## Instructions to follow
Which lines run from the one containing "Songs of the Month Printable Planner Insert" to the end of the material below? Copy them exactly, pictures excluded.

## Given records

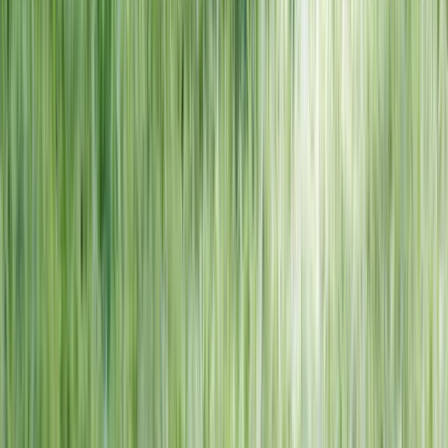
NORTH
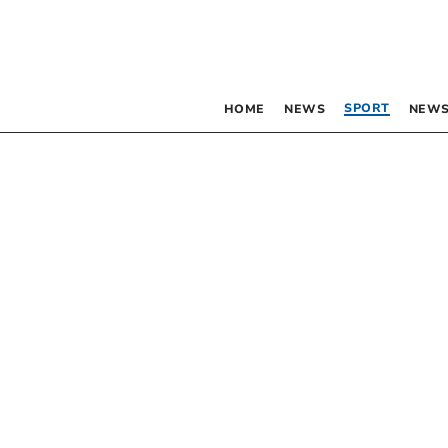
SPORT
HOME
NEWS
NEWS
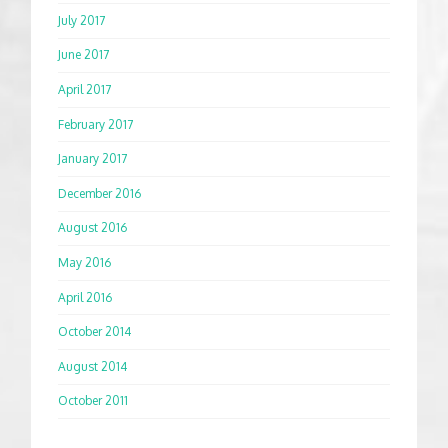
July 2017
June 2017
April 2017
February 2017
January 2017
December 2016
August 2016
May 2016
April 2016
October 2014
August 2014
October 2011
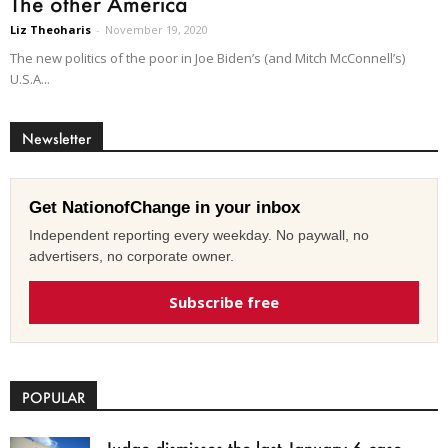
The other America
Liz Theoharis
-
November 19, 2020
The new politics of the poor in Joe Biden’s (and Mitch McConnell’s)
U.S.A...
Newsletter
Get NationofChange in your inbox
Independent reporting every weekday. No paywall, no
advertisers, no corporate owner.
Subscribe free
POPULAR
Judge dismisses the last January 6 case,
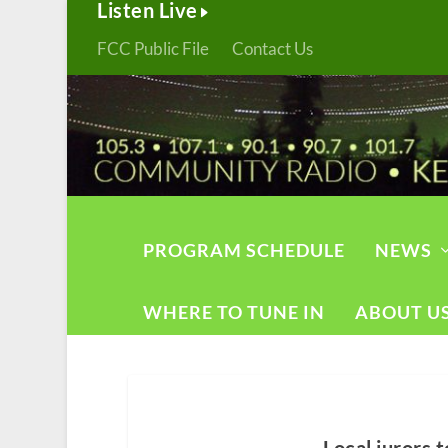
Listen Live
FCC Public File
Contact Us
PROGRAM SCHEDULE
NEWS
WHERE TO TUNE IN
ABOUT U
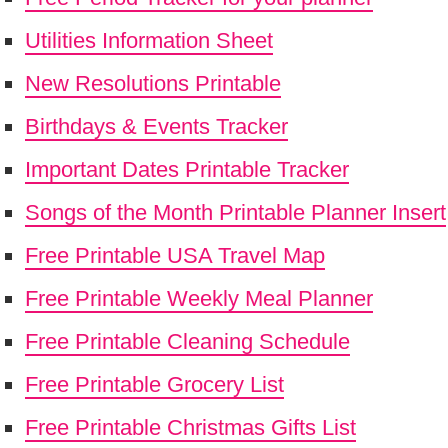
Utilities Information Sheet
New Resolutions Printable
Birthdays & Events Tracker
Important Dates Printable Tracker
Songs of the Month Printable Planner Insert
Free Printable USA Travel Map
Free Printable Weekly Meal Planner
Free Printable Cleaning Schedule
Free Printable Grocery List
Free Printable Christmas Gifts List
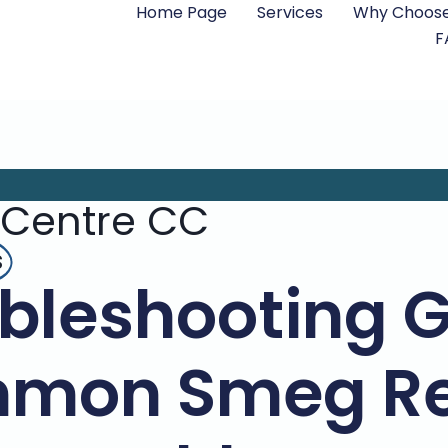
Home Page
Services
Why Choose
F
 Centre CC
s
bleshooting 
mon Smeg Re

## Reply to the exercise
Songs of the Month Printable Planner Insert
Free Printable USA Travel Map
Free Printable Weekly Meal Planner
Free Printable Cleaning Schedule
Free Printable Grocery List
Free Printable Christmas Gifts List
Home Page
Services
Why Choose
F
 Centre CC
s
bleshooting 
mon Smeg Re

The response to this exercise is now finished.